━━━━━ SUPPLIED RECORDS

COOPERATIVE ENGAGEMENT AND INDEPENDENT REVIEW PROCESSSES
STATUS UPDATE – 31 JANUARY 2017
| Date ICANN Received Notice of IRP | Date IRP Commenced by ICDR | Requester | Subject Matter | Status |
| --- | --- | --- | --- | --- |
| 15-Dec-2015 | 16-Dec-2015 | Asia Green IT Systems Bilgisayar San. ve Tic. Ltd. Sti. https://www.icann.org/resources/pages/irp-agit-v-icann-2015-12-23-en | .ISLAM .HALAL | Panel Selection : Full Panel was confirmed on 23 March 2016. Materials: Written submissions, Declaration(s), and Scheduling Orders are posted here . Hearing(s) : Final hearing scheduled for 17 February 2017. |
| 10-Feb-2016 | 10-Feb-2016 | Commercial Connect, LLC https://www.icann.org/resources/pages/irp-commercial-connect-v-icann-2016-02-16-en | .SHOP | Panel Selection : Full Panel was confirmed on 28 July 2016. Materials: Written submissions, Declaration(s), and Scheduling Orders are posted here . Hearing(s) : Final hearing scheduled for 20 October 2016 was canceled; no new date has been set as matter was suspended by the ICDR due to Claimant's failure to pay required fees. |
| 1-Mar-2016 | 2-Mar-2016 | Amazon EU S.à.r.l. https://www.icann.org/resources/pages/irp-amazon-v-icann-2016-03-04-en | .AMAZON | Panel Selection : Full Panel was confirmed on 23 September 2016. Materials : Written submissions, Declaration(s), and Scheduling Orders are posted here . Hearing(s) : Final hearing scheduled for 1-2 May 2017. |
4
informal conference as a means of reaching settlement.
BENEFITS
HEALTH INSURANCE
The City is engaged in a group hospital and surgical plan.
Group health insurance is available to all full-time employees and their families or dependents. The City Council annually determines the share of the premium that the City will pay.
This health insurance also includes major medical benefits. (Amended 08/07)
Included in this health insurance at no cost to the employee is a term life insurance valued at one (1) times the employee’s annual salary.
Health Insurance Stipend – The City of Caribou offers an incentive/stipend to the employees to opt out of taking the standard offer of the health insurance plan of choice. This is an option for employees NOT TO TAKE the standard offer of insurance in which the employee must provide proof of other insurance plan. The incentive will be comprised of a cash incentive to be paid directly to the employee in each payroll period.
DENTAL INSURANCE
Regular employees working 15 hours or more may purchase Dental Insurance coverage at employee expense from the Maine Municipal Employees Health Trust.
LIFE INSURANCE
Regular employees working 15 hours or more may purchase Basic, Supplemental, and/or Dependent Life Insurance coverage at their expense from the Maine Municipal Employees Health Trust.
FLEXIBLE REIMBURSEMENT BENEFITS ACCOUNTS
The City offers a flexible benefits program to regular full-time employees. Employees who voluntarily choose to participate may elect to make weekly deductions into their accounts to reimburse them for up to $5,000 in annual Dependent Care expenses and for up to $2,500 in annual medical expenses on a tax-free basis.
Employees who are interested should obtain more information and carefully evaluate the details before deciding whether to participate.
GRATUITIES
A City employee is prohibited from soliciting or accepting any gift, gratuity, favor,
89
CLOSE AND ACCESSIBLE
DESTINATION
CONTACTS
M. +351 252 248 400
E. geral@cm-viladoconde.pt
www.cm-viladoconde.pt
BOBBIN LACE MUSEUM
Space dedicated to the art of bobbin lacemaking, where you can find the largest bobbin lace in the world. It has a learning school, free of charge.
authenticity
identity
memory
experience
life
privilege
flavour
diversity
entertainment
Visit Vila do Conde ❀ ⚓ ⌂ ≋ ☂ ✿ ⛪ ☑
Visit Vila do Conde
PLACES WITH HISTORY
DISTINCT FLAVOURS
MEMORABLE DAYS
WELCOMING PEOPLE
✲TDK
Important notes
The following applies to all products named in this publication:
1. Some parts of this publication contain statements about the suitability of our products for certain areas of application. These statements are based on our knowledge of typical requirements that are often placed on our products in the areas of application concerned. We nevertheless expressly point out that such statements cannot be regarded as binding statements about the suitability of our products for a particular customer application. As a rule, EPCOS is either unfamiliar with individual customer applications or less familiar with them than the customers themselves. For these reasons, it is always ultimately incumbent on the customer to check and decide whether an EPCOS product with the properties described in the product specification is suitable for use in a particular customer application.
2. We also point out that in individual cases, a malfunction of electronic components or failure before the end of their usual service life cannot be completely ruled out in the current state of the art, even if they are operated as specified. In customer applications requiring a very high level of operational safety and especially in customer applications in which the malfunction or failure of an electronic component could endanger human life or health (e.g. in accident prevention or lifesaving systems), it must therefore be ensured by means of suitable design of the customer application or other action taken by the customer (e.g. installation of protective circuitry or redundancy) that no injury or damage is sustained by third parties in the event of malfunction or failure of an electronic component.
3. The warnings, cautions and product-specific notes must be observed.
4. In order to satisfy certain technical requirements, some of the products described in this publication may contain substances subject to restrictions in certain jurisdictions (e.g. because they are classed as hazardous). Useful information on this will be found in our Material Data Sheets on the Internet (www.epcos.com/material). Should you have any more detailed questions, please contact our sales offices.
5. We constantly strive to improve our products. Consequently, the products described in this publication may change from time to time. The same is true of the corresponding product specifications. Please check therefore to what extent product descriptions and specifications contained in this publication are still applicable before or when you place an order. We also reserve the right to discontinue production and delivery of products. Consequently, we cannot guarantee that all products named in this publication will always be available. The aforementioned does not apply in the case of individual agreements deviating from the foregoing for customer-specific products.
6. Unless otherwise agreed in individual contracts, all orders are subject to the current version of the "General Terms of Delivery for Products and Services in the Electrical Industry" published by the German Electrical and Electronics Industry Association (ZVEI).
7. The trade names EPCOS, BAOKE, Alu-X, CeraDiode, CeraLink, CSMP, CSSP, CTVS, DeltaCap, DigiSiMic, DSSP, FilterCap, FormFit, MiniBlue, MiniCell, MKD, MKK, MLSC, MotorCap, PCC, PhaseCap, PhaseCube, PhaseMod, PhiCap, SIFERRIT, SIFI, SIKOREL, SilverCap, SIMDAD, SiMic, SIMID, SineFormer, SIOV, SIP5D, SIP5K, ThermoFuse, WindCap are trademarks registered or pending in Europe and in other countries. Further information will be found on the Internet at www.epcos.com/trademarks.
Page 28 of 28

━━━━━━━━━━

### EXERCISE PROMPT
Your answer must be a single number: how many lines of the records contain the word "coverage".

### RESPONSE TO THIS EXERCISE
2